──────── PROVIDED ENTRIES ────────

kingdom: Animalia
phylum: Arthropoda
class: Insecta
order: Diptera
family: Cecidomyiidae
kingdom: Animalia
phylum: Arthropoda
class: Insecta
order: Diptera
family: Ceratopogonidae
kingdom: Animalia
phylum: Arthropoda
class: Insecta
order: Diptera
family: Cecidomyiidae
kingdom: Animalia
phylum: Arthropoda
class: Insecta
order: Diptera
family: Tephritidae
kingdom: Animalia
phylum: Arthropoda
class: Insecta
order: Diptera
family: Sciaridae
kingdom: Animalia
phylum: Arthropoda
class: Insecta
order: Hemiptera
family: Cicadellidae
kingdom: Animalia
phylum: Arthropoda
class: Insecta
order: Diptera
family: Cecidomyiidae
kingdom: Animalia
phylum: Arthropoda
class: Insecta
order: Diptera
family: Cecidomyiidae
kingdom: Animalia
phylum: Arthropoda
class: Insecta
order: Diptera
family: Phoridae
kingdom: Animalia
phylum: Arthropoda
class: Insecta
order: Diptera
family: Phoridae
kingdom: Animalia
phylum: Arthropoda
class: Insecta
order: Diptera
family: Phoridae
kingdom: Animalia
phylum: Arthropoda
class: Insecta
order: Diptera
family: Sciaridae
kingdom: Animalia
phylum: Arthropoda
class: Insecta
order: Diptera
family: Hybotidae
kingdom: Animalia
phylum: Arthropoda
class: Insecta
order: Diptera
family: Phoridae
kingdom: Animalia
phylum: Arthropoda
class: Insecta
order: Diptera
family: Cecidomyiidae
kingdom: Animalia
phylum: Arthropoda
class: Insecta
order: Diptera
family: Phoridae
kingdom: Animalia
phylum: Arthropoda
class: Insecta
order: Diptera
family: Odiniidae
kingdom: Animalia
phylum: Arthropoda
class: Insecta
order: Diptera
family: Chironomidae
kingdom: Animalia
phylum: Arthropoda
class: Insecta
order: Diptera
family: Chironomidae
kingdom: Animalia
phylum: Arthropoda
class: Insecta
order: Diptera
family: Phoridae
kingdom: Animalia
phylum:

────────

YOUR TASK = Rewrite every line of the records above with "phylum" swapped for "division" each time it occurs, leaving all other text unchanged.

WRITTEN RESPONSE =
kingdom: Animalia
division: Arthropoda
class: Insecta
order: Diptera
family: Cecidomyiidae
kingdom: Animalia
division: Arthropoda
class: Insecta
order: Diptera
family: Ceratopogonidae
kingdom: Animalia
division: Arthropoda
class: Insecta
order: Diptera
family: Cecidomyiidae
kingdom: Animalia
division: Arthropoda
class: Insecta
order: Diptera
family: Tephritidae
kingdom: Animalia
division: Arthropoda
class: Insecta
order: Diptera
family: Sciaridae
kingdom: Animalia
division: Arthropoda
class: Insecta
order: Hemiptera
family: Cicadellidae
kingdom: Animalia
division: Arthropoda
class: Insecta
order: Diptera
family: Cecidomyiidae
kingdom: Animalia
division: Arthropoda
class: Insecta
order: Diptera
family: Cecidomyiidae
kingdom: Animalia
division: Arthropoda
class: Insecta
order: Diptera
family: Phoridae
kingdom: Animalia
division: Arthropoda
class: Insecta
order: Diptera
family: Phoridae
kingdom: Animalia
division: Arthropoda
class: Insecta
order: Diptera
family: Phoridae
kingdom: Animalia
division: Arthropoda
class: Insecta
order: Diptera
family: Sciaridae
kingdom: Animalia
division: Arthropoda
class: Insecta
order: Diptera
family: Hybotidae
kingdom: Animalia
division: Arthropoda
class: Insecta
order: Diptera
family: Phoridae
kingdom: Animalia
division: Arthropoda
class: Insecta
order: Diptera
family: Cecidomyiidae
kingdom: Animalia
division: Arthropoda
class: Insecta
order: Diptera
family: Phoridae
kingdom: Animalia
division: Arthropoda
class: Insecta
order: Diptera
family: Odiniidae
kingdom: Animalia
division: Arthropoda
class: Insecta
order: Diptera
family: Chironomidae
kingdom: Animalia
division: Arthropoda
class: Insecta
order: Diptera
family: Chironomidae
kingdom: Animalia
division: Arthropoda
class: Insecta
order: Diptera
family: Phoridae
kingdom: Animalia
division:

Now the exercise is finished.